Power monitoring systems are used to manage these inrush conditions associated with start-up, as well as to provide critical information on voltage irregularities, one of the five factors attributed to most motor failures. Often overlooked, incoming power quality can have a direct impact on motor performance.
For example, undervoltage and overvoltage conditions can cause rapid heating in the windings, shortening their life. Transients can trigger failures in the winding insulation, while harmonics from nearby equipment can contribute to overheating of the windings. Unbalanced voltage conditions between phases will result in increased current flow and overheated windings as well.
Power monitors are used to baseline incoming power, identify any conditions that might contribute to motor failure, trend parameters that could lead to long-term degradation, and provide data to reduce energy consumption.
Beyond the blackout
While volumes will be written on the cause of the August blackout, the lessons learned about power vulnerabilities at the facility level should spur immediate action.

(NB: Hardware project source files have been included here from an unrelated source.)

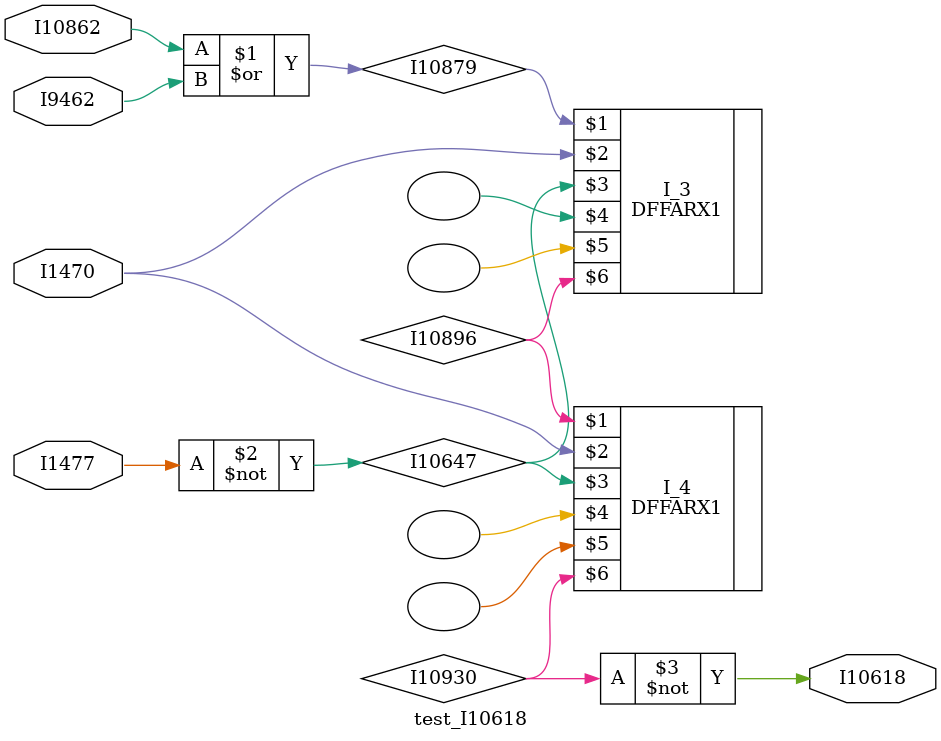
<source format=v>
module test_I10618(I9462,I10862,I1477,I1470,I10618);
input I9462,I10862,I1477,I1470;
output I10618;
wire I10879,I10647,I10896,I10930;
or I_0(I10879,I10862,I9462);
not I_1(I10647,I1477);
not I_2(I10618,I10930);
DFFARX1 I_3(I10879,I1470,I10647,,,I10896,);
DFFARX1 I_4(I10896,I1470,I10647,,,I10930,);
endmodule



</source>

Today’s power monitoring instrumentation is a predictive maintenance tool that can help facilities avoid power quality problems that lead to equipment malfunction, overheating of circuits, and system failure.
Whether used to baseline power infrastructure, troubleshoot power quality problems, evaluate power availability prior to purchasing new manufacturing equipment, or bringing key processes on line, power monitoring instrumentation delivers a significant return on investment. MT
Information supplied by Dranetz-BMI, 1000 New Durham Rd., Edison, NJ 08818; (800) 372-6832
Monitoring the Blackout
Now considered the most significant blackout of modern times, statistics surrounding the August 14, 2003 event are worth considering:
• What started out as a “typical” summertime power plant trip at 2 p.m. in Ohio set off the cascade of massive outages across eight states and two countries.

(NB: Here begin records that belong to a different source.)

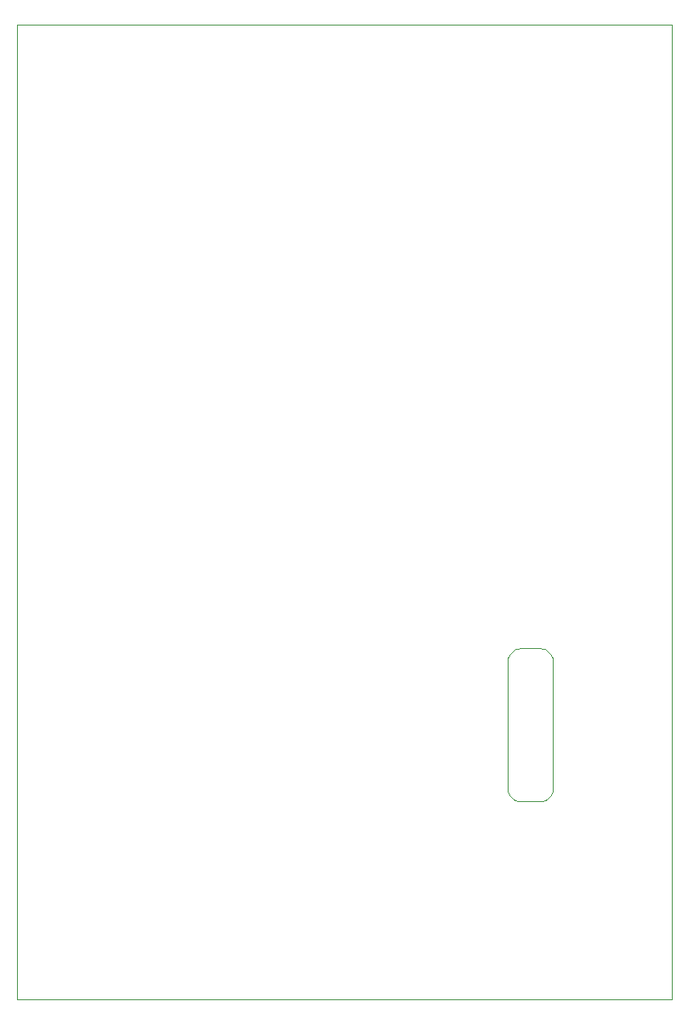
<source format=gbs>
G04*
G04 #@! TF.GenerationSoftware,Altium Limited,CircuitStudio,1.5.2 (30)*
G04*
G04 Layer_Color=8150272*
%FSLAX25Y25*%
%MOIN*%
G70*
G01*
G75*
%ADD15C,0.00300*%
D15*
X118Y382008D02*
X0Y381890D01*
X205043Y77457D02*
X206019Y77553D01*
X206957Y77838D01*
X207821Y78299D01*
X208579Y78921D01*
X209201Y79679D01*
X209663Y80543D01*
X209947Y81481D01*
X210043Y82457D01*
Y132522D02*
X209947Y133497D01*
X209663Y134435D01*
X209201Y135299D01*
X208579Y136057D01*
X207821Y136679D01*
X206957Y137141D01*
X206019Y137425D01*
X205043Y137522D01*
X197478D02*
X196503Y137425D01*
X195565Y137141D01*
X194701Y136679D01*
X193943Y136057D01*
X193321Y135299D01*
X192859Y134435D01*
X192575Y133497D01*
X192478Y132522D01*
Y82457D02*
X192575Y81481D01*
X192859Y80543D01*
X193321Y79679D01*
X193943Y78921D01*
X194701Y78299D01*
X195565Y77838D01*
X196503Y77553D01*
X197478Y77457D01*
X205043D02*
X205043D01*
X0Y0D02*
Y382008D01*
X256693D01*
X0Y0D02*
X256693D01*
X256693Y0D02*
Y382008D01*
X205000Y77457D02*
X205043D01*
X210043Y82457D02*
Y132522D01*
X197478Y137522D02*
X205043D01*
X192478Y82457D02*
Y132522D01*
X197478Y77457D02*
X205043D01*
M02*

</source>
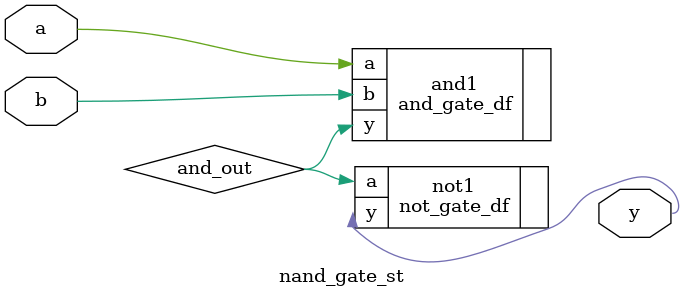
<source format=v>
module nand_gate_st (
    input a,
    input b,
    output y
);

    wire and_out;

    // Instantiate an AND gate
    and_gate_df and1 (
        .a(a),
        .b(b),
        .y(and_out)
    );

    // Instantiate a NOT gate to invert the AND output
    not_gate_df not1 (
        .a(and_out),
        .y(y)
    );

endmodule

</source>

• Over 100 power plants and transmission lines shut down during this period—most after 4:10 p.m. within a 9 second span.
• 50 million people experienced power loss, some for up to 72 hours.
• 61,800 MW of customer load was impacted.
Monitoring data was captured using Dranetz-BMI’s Signature System, a web-browser-based, continuous monitoring system, at numerous locations across the impacted area. This data proves useful in understanding the cascade of events across the region. In fact, system customers who recognized the unique “signature” created by the simultaneous 3-phase deep sag were able to affect an orderly transition to their UPS systems and backup generators.
The type of data generated by these monitoring systems enabled customers to implement and evaluate backup generation programs, assess the impact of power quality events on key process equipment, and bring that equipment successfully back on line without damaging product quality.
Fig. 1 shows the rms voltage recorded in New Jersey at the time of the unraveling. The voltage has a drop that showed the system was becoming overloaded as generation was going off-line and power flow reversed through parts of the grid. (The faulty current increased during this time as the monitored office building drew more amps to compensate for the reduced voltage.)
Fig. 2 shows a frequency rise in New Jersey that occurred when load was dropped and there was temporarily too much generation compared to load in the remaining system.
Fig. 3 shows the frequency jump in Knoxville, TN. This is because the grid is interconnected and the utility was feeding power north into the affected areas. When Ohio, Michigan, Pennsylvania, etc., were lost, then the same situation occurred: There was temporarily too much generation in the system.